History of the General Transit Feed Specification (GTFS)

Courtesy of wikipedia.org

What was to become GTFS started out as a side project of Google employee Chris Harrelson in 2005, who “monkeyed around with ways to incorporate transit data into Google Maps ”.McHugh is cited with being frustrated about finding transit directions in unfamiliar cities, while popular mapping services were already offering easy-to-use driving directions at the time.  Bibiana and Tim McHugh eventually got into contact with Google and provided the company with CSV exports of TriMet’s schedule data. 

In December 2005, Portland became the first city to be featured in the first version of Google’s “Transit Trip Planner”.In September 2006, five more US cities were added to the Google Transit Trip Planner, and the data format released as the Google Transit Feed Specification.  In the United States, there had not been any standard for public transit timetables prior to the advent of GTFS, not even a de facto standard. According to long-time BART website manager Timothy Moore, before the advent of GTFS, BART had to provide different data consumers with different formats, making a standardized transit format very desirable.

The publicly and freely available format specification, as well as the availability of GTFS schedules, quickly made developers base their transit-related software on the format. This resulted in “hundreds of useful and popular transit applications” as well as catalogues listing available GTFS feeds.

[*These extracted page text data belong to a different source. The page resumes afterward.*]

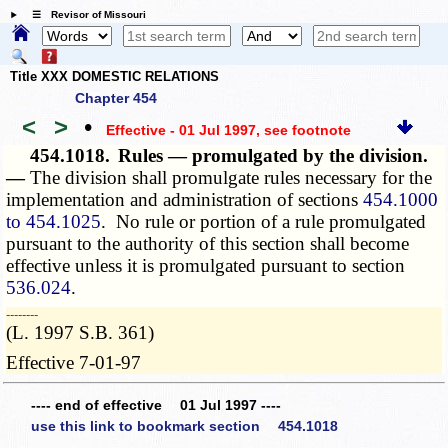
☰ Revisor of Missouri
Title XXX DOMESTIC RELATIONS
Chapter 454
<
>
•
Effective - 01 Jul 1997
, see footnote
454.1018.
Rules — promulgated by the division.
—
The division shall promulgate rules necessary for the
implementation and administration of sections
454.1000
to 454.1025
. No rule or portion of a rule promulgated
pursuant to the authority of this section shall become
effective unless it is promulgated pursuant to section
536.024
.
­­--------
(L. 1997 S.B. 361)
Effective 7-01-97
---- end of effective 01 Jul 1997 ----
use this link to bookmark section 454.1018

Due to the common data format those applications adhere to, solutions do not need to be custom-tailored to one transit operator, but can easily be extended to any region where a GTFS feed is available.

Due to the wide use of the format, the “Google” part of the original name was seen as a misnomer “that makes some potential users shy away from adopting GTFS”. As a consequence, it was proposed to change the name of the specification to General Transit Feed Specification in 2009.